Make it possible for sick employees to stay home by providing paid sick days.

If employees don't use their paid sick days when illness strikes, it could actually negatively impact your organization. According to United Press International, NSF International reports that 26 percent of Americans still go to work while they're sick because of their workload, about 42 percent are afraid they'll have too much work to make up if they miss a day and 37 percent say they can't afford a sick day. Meanwhile, 98 percent of workers say they judge co-workers who come to work sick.

Yet, having a sick employee on site can make others ill as well, which can further disrupt the organization's operations. So it's important for HR leaders to help employees understand the importance of not coming to work when they're ill. HR can make sure employees understand their sick leave benefits and how to use them.

Benefit Considerations

Know what benefits your organization offers and is able to offer. In addition to your organization's sick leave or PTO policies, some states and local laws require that employers provide paid sick leave. At the federal level, sick leave is only required for certain federal contractors. It's also important to know how paid sick days intersect with unpaid benefits, such as those required by the Family Medical Leave Act.
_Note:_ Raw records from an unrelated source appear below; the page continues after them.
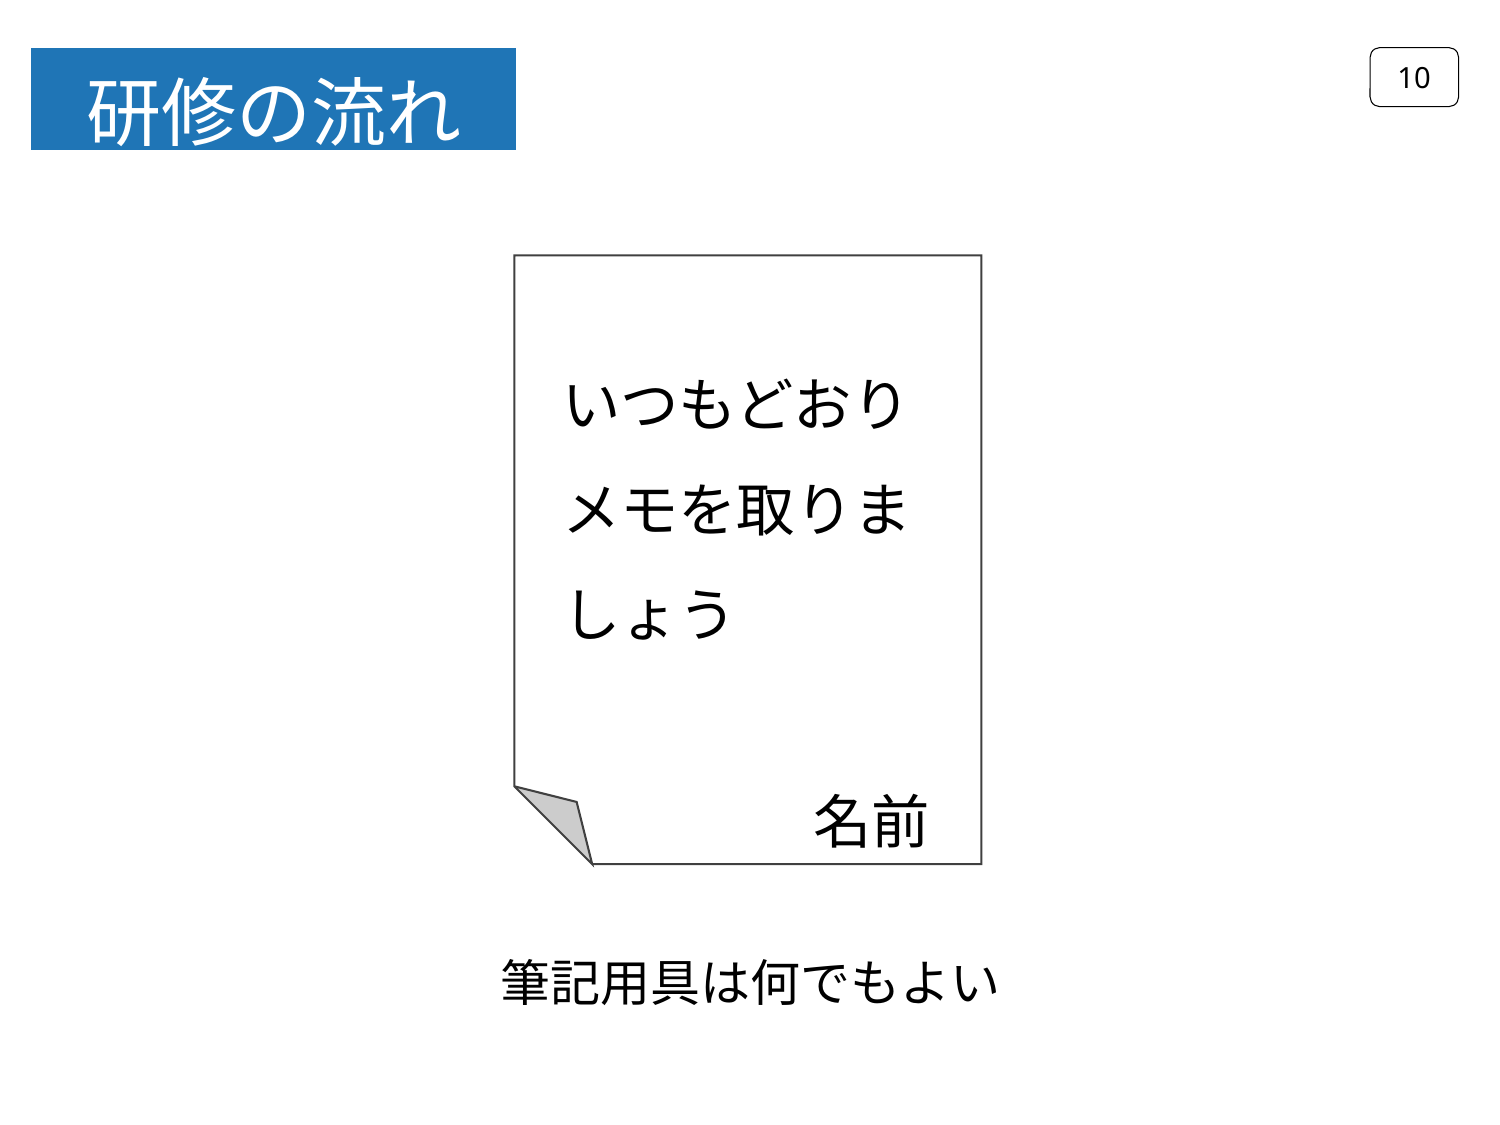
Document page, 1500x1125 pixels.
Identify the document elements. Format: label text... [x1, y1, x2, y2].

text_box 筆記用具は何でもよい [485, 914, 1034, 1019]
text_box 名前 [799, 742, 946, 863]
text_box 10 [1368, 46, 1460, 108]
text_box 研修の流れ [31, 48, 516, 150]
text_box いつもどおりメモを取りましょう [547, 326, 938, 656]
text_box [514, 255, 982, 865]
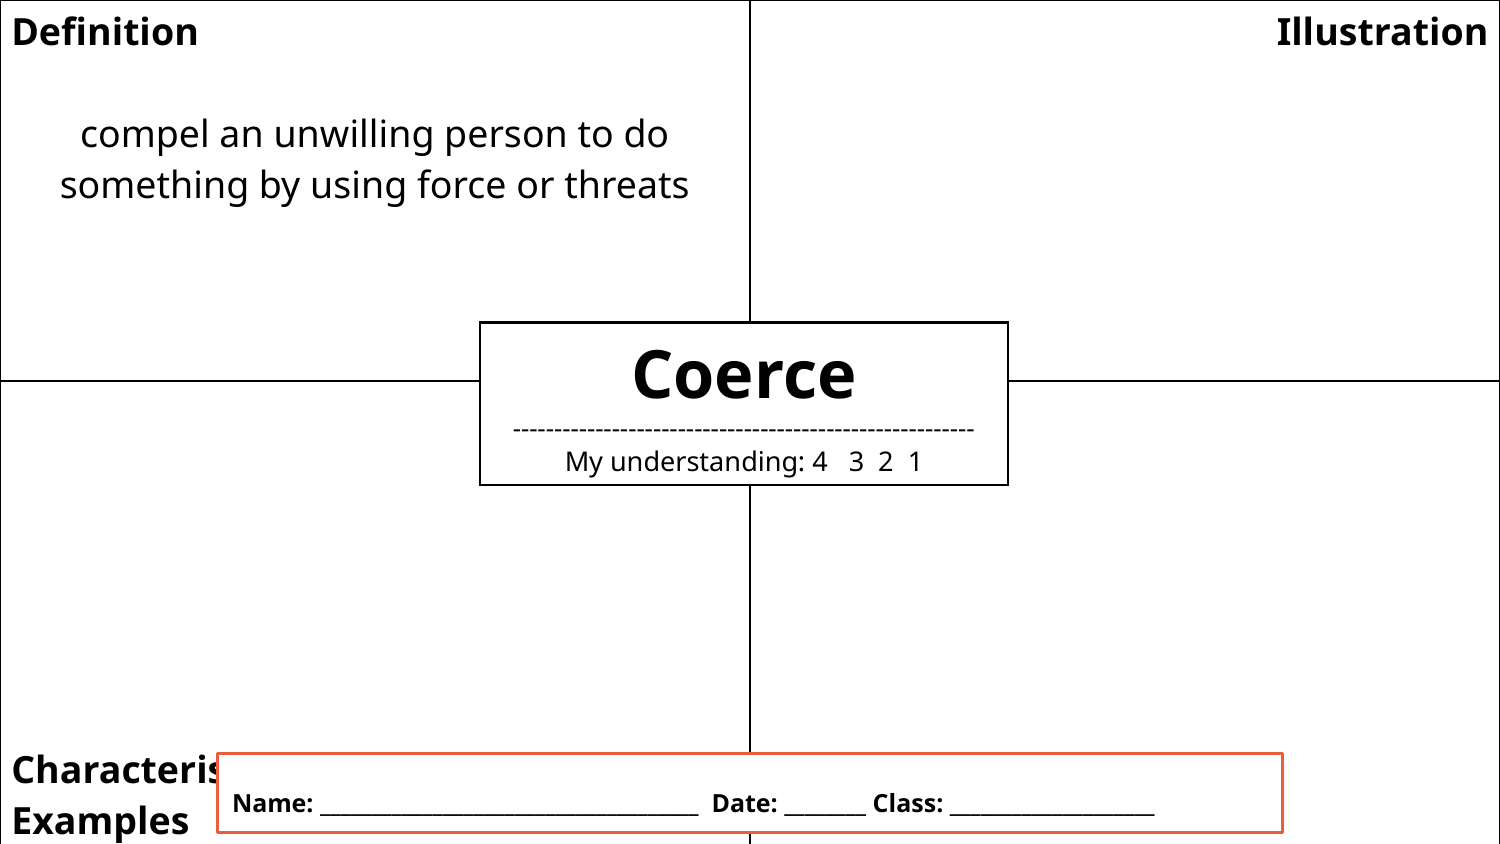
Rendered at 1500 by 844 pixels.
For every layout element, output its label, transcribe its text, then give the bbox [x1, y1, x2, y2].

text_box Coerce -------------------------------------------------------- My understanding: 4 3 2 1 [480, 322, 1008, 486]
table_cell Characteristics/ Examples [1, 382, 749, 844]
table_header Definition compel an unwilling person to do something by using force or threats [1, 1, 749, 380]
text_box Name: _____________________________________ Date: ________ Class: ____________________ [217, 753, 1283, 833]
table_header Illustration [751, 1, 1499, 380]
table_cell Question [751, 382, 1499, 844]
In some instances, such as employees who are diagnosed with cancer, the Americans with Disabilities Act may also apply and require accommodation.

Process Considerations

Help employees and managers understand when and how to address staff who come into work when sick. If an employee's health and her or his ability to perform in their role is compromised, then supervisors should act. This can be a simple discussion with the employee. For minor but potentially contagious illness, the employee may even be able to work from home. Discuss whether any documentation is needed from the employee (e.g., a note from a medical provider) before they return to work.

When an employee is sick, it's beneficial to have a plan on how to address it. Knowing what benefits are available, along with the process, can help employees prevent the potential spread of illness at work.